**DATA FOR REVIEW**
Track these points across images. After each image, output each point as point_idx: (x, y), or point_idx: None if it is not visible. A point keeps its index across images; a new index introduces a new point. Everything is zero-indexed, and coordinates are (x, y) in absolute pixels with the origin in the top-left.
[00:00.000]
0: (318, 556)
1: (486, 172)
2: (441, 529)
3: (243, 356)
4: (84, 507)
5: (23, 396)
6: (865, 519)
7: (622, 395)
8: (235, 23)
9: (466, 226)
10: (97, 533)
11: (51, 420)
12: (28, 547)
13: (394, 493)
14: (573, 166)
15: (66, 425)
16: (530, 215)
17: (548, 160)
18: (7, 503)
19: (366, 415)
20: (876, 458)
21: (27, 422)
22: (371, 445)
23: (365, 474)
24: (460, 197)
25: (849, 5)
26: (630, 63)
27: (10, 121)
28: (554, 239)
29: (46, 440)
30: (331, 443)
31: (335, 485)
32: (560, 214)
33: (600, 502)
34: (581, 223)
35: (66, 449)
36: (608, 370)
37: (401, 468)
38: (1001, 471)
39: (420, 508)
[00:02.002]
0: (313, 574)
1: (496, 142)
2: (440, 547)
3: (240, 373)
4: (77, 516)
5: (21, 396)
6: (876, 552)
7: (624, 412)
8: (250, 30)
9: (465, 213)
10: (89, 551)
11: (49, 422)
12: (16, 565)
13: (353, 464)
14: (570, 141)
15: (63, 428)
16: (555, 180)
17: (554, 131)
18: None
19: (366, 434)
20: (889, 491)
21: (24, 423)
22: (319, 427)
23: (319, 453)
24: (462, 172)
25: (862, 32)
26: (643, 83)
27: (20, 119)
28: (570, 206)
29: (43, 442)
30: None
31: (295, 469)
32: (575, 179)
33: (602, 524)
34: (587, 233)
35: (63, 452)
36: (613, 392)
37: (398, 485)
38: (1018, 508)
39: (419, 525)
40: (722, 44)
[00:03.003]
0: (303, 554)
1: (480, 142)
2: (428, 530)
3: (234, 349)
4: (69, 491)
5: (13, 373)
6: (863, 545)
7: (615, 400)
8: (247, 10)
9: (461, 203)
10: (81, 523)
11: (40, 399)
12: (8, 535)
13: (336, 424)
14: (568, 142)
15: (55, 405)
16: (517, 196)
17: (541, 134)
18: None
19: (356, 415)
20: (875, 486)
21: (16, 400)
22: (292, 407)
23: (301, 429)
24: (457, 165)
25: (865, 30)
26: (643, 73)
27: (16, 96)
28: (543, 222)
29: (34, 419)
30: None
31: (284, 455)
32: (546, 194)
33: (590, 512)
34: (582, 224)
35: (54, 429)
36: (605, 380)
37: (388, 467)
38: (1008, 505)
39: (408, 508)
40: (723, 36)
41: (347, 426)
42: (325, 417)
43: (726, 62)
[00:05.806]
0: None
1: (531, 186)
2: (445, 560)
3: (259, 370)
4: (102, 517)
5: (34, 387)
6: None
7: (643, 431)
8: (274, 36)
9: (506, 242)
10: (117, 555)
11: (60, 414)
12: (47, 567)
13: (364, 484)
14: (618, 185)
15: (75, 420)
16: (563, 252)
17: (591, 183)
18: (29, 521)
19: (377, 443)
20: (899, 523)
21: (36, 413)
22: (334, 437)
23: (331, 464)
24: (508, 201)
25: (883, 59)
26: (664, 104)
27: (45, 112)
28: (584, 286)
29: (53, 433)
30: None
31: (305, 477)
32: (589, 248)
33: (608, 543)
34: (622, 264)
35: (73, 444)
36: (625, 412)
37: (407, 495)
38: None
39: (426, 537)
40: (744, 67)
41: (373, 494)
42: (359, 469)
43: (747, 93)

**TASK PROMPT**
All lines above from the one holding "8: (235, 23)" to the one holding "39: (420, 508)", inclusive, are to be copied exactly; no other line is wanted.

**ANSWER SPACE**
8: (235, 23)
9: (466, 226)
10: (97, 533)
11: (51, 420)
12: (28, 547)
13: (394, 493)
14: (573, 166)
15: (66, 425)
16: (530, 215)
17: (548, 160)
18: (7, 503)
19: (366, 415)
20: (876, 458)
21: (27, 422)
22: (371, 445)
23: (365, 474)
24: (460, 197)
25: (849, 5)
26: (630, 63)
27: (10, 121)
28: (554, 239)
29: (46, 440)
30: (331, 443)
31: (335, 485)
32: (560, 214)
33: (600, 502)
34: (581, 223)
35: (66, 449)
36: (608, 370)
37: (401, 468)
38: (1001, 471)
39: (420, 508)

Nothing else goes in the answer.